UK government shifts policy on executive pay

Wednesday, 20 June 2012
UK government shifts policy on executive pay Following its industry consultation, ‘Executive Pay Consultation on Enhanced Shareholder Voting Rights’, the Department for Business Innovation and Skills (BIS) has decided on a three year binding vote on future executive remuneration policy, including pay and exit pay. http://www.ftseglobalmarkets.com/

Following its industry consultation, ‘Executive Pay Consultation on Enhanced Shareholder Voting Rights’, the Department for Business Innovation and Skills (BIS) has decided on a three year binding vote on future executive remuneration policy, including pay and exit pay.

The Department for Business Innovation and Skills (BIS) has decided on a three year binding vote on future executive remuneration policy, including pay and exit pay.By making the binding vote on the remuneration policy effective for three years,  the government hopes to encourage greater dialogue on executive remunertaion between companies and shareholders. It should also encourage companies to adopt a longer term and transparent approach to their executives' pay.

This package of reforms will address failures in corporate governance by empowering shareholders to engage effectively with companies on pay. It will:

  • Give shareholders binding votes on pay policy and exit payments, so they can hold companies to account and prevent rewards for failure
  • Boost transparency so that what people are paid is easily understood and the link between pay and performance is clearly drawn
  • Ensure that reform has a lasting impact by empowering business and investors to maintain recent activism.

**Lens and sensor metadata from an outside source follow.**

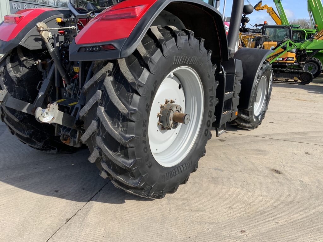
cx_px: 162
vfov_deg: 48.2
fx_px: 271
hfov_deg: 61.7
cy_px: 121
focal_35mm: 29
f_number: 1.8
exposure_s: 1/978
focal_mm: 3
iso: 16
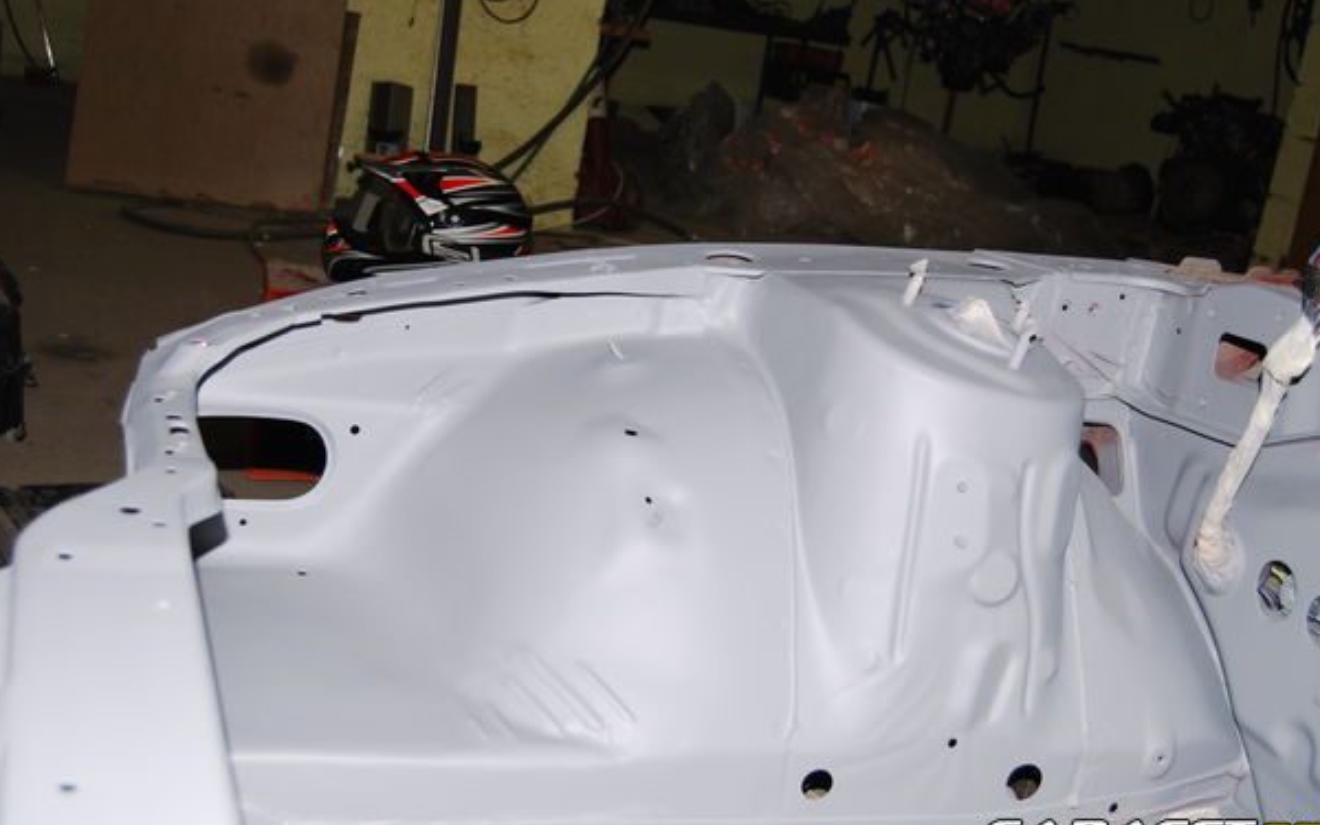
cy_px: 383
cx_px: 658
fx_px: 1763
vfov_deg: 26.3
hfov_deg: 41.1
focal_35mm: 49
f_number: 4.5
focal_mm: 30
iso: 100
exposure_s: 1/25
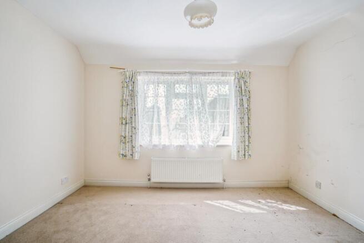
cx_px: 182
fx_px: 162
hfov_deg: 96.7
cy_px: 122
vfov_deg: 73.8
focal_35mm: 16
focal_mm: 16
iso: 320
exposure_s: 1/80
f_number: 4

Business Secretary Vince Cable explains that: “At a time when the global economy remains fragile, it is neither sustainable nor justifiable to see directors’ pay rising at 10 per cent a year, while the performance of listed companies lags behind and many employees are having their pay cut or frozen.

“In January we kicked off a national debate aimed at encouraging shareholders to become more actively engaged as company owners in better aligning directors’ pay with performance. I have been greatly encouraged by the ‘shareholder spring’ and I want to see that momentum sustained. That is why I am bringing forward legislation to strengthen the powers of shareholders through a binding vote on pay,," he adds.

The government’s reforms will provide shareholders with new powers to hold companies to account, while making it easier to understand what directors are earning and how it links to company performance.

The current advisory vote gives shareholders a mechanism to register their dissatisfaction with a company’s remuneration report. “In practice, however, there has been too much reliance on investment managers to ensure consistent oversight of portfolio companies on corporate governance issues such as pay” says Aled Jones, senior consultant in Mercer’s Investments business. “Trustees need to adopt a more proactive stance by regularly monitoring their managers on how they raise strategic issues such as remuneration in their interactions with company directors. Ultimately this is about the effectiveness of board processes. Where these processes are not successful – such as when pay proposals are voted down; it is shareholders’ responsibility to understand what went wrong and take action.

The government will introduce the reforms through amendments to the Enterprise and Regulatory Reform Bill, which is currently before Parliament.

Revised, simplified regulations setting out how companies must report directors’ pay will be published at the same time. There will be a chance to comment on these regulations before they become law.

The government intends all these reforms to be enacted by October 2013.